Sans diplôme, sans travail fixe, vivant au jour le jour, se déplaçant de ville en ville et de région en région (cela fait partie du charme de la série dont chaque film montre un visage particulier de l’archipel), chantant des chansons irrémédiablement hors mode (a-t-il jamais entendu les Beatles, les Rolling Stones ?), Torajirô mène une vie de tekiya, de yashi, ces bonimenteurs qui vendent de la camelote les jours de marché ou de fête et dont tout, le statut, le parler et l’accoutrement, les apparentent aux yakuza. Or ce bonimenteur, sentimental, généreux mais irrémédiablement maladroit, est constamment en train de “rire avec son visage, pleurer avec son ventre”. Etre un homme n’est pas une sinécure, lorsqu’on se trouve soumis au regard méprisant des gens comme il faut, lorsque l’amour, pour un vagabond, s’avère inaccessible.

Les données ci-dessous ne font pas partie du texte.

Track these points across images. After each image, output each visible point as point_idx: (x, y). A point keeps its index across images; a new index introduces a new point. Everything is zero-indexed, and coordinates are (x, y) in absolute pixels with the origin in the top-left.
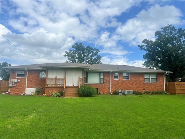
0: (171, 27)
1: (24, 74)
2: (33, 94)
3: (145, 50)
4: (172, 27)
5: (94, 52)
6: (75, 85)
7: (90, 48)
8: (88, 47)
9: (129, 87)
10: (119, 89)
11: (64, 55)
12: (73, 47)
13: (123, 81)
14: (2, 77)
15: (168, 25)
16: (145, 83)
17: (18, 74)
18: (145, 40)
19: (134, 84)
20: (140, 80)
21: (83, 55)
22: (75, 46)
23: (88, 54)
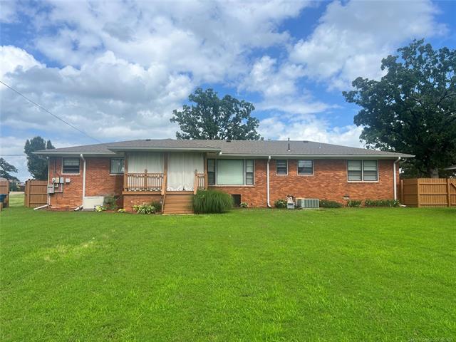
0: (422, 45)
1: (78, 167)
2: (97, 208)
3: (358, 102)
4: (424, 44)
5: (241, 109)
6: (186, 189)
7: (233, 102)
8: (228, 98)
9: (311, 192)
10: (289, 196)
11: (171, 120)
12: (192, 98)
13: (297, 179)
14: (33, 173)
15: (415, 40)
16: (348, 183)
17: (64, 167)
18: (360, 79)
19: (323, 185)
20: (337, 175)
21: (214, 117)
22: (197, 95)
23: (228, 116)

Mais voilà, nous dit Yamada Yôji à travers Tora-san, vivre, c’est précisément rire avec le visage, et garder en son for intérieur les souffrances. Il n’est donc pas question de s’installer dans les jérémiades, de se complaire dans la posture de “c’est la faute aux autres, aux riches, au gouvernement”. A aucun moment Tora-san ne s’apitoie sur son sort — les rires et les larmes du quartier vers lequel il revient toujours pour mieux repartir lui suffisent. De condition modeste, confronté à de multiples barrières visibles et invisibles, il profite par contre de la distance qui le sépare des autres pour se préserver un espace de liberté, au fondement de sa dignité en tant qu’être humain. Sans passer par les discours de la dénonciation auxquels il pourrait légitimement faire appel eu égard à son statut de déclassé, il sera amené à rappeler, film après film, les possibilités d’une liberté à laquelle la modernité japonaise donne parfois l’impression d’avoir renoncé. En ceci, la série Otoko wa tsuraiyo est une œuvre dont le ressort narratif, pourtant codifié une fois pour toutes — retour au quartier, voyages assortis de chagrins d’amour, départ — délivre inlassablement un message d’espoir qui reste de bout en bout politique. La façon dont les Japonais l’ont plébiscitée et le plébiscitent encore montre qu’ils l’ont bien entendu.